Granite 4.0 is available through IBM watsonx.ai and platform partners, including Dell Technologies, Docker Hub, Hugging Face, Kaggle, LM Studio, NVIDIA NIM, Ollama, OPAQUE and Replicate. Access via Amazon SageMaker JumpStart and Microsoft Azure AI Foundry is planned.
The release includes Granite-4.0-H-Small (32B parameters, 9B active), Granite-4.0-H-Tiny (7B parameters, 1B active), and Granite-4.0-H-Micro (3B parameters). A conventional transformer variant, Granite-4.0-Micro, is also available for platforms that do not yet support hybrid architectures.
IBM stated that Granite 4.0 models reduce RAM usage by more than 70% compared to transformer-based models in tasks involving long inputs and concurrent sessions. “The more you throw at them, the more their advantages are apparent,” the company said.

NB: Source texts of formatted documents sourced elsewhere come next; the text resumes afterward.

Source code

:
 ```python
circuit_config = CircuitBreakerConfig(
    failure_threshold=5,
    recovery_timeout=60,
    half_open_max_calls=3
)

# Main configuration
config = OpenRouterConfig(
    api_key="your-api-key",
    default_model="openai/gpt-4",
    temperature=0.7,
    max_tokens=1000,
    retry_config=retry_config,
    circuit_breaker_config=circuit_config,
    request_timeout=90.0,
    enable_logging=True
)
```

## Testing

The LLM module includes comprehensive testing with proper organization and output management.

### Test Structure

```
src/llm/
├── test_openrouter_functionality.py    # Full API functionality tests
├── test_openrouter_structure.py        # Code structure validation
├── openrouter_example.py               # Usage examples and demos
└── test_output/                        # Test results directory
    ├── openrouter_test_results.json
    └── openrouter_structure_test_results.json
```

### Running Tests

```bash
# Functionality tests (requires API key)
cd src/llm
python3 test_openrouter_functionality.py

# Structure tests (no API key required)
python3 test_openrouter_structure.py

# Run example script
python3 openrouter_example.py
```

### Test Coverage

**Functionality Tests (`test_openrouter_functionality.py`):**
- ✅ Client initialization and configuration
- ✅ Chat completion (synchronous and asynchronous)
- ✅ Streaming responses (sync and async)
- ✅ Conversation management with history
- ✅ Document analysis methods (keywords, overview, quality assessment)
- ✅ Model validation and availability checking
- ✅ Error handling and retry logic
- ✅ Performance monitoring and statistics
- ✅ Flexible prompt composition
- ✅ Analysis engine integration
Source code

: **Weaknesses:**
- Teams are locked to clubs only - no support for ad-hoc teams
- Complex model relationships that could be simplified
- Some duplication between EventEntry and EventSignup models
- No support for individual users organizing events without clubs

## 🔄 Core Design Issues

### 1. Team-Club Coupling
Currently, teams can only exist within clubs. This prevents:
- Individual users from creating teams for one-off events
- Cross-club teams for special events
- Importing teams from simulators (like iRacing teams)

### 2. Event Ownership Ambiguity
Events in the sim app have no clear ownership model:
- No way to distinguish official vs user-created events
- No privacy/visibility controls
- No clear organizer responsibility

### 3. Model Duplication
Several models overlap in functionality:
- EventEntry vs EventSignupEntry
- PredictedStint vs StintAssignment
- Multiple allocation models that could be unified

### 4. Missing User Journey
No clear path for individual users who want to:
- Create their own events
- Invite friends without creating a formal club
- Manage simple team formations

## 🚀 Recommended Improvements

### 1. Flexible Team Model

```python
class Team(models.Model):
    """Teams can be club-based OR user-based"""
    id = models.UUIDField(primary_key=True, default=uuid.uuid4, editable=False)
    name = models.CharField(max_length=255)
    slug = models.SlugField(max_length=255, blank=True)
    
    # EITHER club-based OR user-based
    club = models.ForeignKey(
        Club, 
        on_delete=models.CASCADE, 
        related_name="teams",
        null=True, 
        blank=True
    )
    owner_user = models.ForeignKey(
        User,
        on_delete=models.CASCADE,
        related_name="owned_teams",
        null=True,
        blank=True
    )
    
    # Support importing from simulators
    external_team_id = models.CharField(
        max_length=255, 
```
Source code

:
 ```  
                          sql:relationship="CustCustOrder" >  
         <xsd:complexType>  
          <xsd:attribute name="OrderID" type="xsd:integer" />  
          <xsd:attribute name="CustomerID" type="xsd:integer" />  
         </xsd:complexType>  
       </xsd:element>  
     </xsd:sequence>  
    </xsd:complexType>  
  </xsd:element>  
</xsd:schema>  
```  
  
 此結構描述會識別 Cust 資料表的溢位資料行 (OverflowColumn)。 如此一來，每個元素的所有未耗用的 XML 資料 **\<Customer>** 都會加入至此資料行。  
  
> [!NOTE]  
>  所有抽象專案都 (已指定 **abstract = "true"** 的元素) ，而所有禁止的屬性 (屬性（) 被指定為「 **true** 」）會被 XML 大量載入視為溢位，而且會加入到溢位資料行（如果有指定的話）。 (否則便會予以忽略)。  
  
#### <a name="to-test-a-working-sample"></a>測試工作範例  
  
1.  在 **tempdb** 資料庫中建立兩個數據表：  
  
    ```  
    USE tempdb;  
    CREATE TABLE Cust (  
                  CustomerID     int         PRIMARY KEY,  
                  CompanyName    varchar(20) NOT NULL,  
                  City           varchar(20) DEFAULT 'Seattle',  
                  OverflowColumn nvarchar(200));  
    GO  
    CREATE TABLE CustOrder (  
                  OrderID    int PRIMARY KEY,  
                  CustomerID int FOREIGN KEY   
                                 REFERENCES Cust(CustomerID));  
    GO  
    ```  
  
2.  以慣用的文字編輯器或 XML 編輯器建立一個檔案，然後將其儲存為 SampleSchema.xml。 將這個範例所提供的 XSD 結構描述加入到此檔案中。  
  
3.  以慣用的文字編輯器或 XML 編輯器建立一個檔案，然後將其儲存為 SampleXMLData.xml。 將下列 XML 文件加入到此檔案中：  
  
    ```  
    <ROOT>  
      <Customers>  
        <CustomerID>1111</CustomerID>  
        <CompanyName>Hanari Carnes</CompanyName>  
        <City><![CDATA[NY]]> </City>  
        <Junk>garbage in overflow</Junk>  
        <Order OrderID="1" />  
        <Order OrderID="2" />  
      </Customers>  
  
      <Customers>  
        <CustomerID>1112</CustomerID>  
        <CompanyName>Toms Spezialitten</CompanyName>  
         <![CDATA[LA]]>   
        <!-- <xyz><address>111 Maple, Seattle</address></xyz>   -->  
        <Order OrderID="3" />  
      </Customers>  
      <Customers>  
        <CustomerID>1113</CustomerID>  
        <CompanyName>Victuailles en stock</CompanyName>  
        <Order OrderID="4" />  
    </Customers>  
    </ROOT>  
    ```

Benchmarking showed that Granite 4.0 models outperform earlier Granite releases, with Granite-4.0-H-Small exceeding all open-weight models except Llama 4 Maverick on Stanford’s IFEval benchmark. On the Berkeley Function Calling Leaderboard v3, Granite 4.0 models kept pace with larger competitors at lower cost.
Enterprise partners, including EY and Lockheed Martin, tested Granite 4.0 before launch. IBM has also partnered with HackerOne on a bug bounty program, offering up to $100,000 for vulnerabilities or jailbreak exploits.
Training for Granite 4.0 was conducted on a 22T-token enterprise-focused corpus, with separate instruction-tuned models available today and reasoning-focused models planned later this fall. Additional releases, including Granite 4.0 Medium and Granite 4.0 Nano, are expected by year-end.
IBM said this release aims to lower barriers to entry by providing enterprises and open-source developers alike with cost-effective access to highly competitive LLMs.